EXERCISE INSTRUCTIONS: Locate every line below that contains the word "There" and copy it.

(Stored data entries)
+++++

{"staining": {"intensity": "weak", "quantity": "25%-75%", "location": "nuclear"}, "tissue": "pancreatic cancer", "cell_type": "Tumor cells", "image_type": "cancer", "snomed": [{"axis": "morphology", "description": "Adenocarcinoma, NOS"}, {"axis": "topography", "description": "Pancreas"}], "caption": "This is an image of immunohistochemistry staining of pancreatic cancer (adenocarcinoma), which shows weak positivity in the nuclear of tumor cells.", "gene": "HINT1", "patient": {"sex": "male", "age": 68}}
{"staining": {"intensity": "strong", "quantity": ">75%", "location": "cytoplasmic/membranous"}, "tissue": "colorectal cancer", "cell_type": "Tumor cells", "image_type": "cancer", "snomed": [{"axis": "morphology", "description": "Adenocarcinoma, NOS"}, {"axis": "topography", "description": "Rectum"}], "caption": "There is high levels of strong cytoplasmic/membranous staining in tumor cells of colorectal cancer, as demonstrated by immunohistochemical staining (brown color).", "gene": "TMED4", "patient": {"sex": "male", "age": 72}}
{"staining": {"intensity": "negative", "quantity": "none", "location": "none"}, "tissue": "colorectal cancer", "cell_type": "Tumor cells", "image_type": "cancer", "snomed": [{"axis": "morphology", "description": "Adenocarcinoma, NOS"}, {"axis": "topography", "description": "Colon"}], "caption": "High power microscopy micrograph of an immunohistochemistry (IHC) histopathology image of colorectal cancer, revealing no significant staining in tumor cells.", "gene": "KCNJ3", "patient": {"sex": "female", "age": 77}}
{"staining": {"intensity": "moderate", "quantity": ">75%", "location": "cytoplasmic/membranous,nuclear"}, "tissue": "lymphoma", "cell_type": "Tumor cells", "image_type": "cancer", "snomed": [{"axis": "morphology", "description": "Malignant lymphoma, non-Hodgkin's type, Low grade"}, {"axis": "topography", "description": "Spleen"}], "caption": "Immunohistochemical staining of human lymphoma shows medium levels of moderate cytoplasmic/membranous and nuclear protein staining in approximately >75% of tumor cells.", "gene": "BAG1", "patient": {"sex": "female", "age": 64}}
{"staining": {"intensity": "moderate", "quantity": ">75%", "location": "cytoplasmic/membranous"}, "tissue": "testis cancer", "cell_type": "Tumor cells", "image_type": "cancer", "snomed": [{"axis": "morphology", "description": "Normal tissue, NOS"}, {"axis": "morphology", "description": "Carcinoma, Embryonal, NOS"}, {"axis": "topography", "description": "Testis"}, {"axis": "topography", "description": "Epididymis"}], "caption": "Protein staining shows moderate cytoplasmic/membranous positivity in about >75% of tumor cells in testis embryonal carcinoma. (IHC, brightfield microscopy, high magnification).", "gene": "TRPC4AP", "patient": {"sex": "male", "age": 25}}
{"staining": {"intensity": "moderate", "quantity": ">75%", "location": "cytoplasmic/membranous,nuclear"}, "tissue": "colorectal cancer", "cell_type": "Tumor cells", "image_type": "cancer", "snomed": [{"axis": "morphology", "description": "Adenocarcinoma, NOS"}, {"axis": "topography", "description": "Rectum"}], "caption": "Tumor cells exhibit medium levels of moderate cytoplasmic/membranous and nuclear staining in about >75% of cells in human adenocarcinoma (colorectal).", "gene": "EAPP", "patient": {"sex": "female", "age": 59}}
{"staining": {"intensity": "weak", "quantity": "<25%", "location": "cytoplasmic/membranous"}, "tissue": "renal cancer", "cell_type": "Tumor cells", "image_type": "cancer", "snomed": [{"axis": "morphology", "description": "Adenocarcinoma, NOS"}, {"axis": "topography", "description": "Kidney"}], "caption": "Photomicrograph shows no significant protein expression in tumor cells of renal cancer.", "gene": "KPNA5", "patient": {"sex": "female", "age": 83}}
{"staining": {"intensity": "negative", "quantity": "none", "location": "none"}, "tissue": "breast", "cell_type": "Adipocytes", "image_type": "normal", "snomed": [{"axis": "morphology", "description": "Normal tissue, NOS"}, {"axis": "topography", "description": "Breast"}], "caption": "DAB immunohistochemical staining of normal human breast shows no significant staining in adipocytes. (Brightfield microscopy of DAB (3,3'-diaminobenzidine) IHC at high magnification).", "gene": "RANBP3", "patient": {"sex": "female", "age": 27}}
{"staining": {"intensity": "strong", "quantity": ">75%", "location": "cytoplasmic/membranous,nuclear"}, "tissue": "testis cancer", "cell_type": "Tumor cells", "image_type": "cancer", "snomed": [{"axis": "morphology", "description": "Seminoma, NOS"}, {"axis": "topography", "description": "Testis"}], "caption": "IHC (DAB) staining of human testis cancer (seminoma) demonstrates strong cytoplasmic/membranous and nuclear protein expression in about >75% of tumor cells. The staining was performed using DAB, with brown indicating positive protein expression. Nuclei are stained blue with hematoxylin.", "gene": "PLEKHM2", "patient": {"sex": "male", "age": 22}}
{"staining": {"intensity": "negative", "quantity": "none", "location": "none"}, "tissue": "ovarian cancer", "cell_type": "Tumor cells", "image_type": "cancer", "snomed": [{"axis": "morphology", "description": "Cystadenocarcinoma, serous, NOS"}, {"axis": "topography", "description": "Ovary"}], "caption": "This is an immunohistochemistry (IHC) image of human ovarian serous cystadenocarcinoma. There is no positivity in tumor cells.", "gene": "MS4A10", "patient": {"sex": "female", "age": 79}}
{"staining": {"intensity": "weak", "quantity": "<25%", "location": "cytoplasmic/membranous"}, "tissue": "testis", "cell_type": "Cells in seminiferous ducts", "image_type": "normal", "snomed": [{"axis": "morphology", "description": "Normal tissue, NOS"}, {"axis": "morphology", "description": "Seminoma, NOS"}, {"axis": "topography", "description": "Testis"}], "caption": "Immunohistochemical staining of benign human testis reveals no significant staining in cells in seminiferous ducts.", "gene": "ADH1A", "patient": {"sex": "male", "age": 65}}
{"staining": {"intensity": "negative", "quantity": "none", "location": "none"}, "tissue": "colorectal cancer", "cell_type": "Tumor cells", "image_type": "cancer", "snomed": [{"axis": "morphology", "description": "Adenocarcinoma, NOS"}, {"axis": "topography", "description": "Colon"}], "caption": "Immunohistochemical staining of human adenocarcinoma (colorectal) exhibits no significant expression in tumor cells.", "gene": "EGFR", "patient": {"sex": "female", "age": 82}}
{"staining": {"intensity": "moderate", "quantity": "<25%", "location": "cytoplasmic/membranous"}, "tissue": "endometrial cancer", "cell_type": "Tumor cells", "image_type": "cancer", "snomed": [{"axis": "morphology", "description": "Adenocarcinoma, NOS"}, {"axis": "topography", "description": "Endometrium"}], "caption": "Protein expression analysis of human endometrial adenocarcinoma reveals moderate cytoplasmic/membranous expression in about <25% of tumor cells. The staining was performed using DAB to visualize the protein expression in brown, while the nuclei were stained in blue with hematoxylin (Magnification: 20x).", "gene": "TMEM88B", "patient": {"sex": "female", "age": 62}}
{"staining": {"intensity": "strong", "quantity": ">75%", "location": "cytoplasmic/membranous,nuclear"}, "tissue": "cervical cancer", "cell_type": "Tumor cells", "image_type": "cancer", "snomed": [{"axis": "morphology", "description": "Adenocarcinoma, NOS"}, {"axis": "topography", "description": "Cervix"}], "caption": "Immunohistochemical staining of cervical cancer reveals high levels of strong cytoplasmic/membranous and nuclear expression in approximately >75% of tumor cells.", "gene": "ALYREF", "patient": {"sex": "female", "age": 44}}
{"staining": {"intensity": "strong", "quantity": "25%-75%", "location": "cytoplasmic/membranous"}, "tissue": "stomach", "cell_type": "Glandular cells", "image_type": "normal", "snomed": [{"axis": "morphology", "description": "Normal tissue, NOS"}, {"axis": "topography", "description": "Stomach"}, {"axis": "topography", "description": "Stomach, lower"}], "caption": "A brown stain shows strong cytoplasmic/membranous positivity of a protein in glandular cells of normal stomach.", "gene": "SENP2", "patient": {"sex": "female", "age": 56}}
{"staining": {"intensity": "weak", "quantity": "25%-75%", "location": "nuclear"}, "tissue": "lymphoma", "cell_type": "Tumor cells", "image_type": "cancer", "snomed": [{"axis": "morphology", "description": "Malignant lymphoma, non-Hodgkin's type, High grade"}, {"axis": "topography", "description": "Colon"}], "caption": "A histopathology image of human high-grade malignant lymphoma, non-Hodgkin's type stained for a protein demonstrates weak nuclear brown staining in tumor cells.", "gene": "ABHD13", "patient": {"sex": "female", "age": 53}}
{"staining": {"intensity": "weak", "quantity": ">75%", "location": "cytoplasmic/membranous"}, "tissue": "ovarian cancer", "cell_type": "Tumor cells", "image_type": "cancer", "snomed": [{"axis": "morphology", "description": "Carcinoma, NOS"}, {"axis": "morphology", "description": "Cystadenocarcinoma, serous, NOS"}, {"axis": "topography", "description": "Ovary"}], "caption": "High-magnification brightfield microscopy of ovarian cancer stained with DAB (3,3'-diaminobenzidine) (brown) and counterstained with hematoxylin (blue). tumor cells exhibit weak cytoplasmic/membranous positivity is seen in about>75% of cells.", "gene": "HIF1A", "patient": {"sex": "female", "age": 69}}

+++++

YOUR SOLUTION:
{"staining": {"intensity": "strong", "quantity": ">75%", "location": "cytoplasmic/membranous"}, "tissue": "colorectal cancer", "cell_type": "Tumor cells", "image_type": "cancer", "snomed": [{"axis": "morphology", "description": "Adenocarcinoma, NOS"}, {"axis": "topography", "description": "Rectum"}], "caption": "There is high levels of strong cytoplasmic/membranous staining in tumor cells of colorectal cancer, as demonstrated by immunohistochemical staining (brown color).", "gene": "TMED4", "patient": {"sex": "male", "age": 72}}
{"staining": {"intensity": "negative", "quantity": "none", "location": "none"}, "tissue": "ovarian cancer", "cell_type": "Tumor cells", "image_type": "cancer", "snomed": [{"axis": "morphology", "description": "Cystadenocarcinoma, serous, NOS"}, {"axis": "topography", "description": "Ovary"}], "caption": "This is an immunohistochemistry (IHC) image of human ovarian serous cystadenocarcinoma. There is no positivity in tumor cells.", "gene": "MS4A10", "patient": {"sex": "female", "age": 79}}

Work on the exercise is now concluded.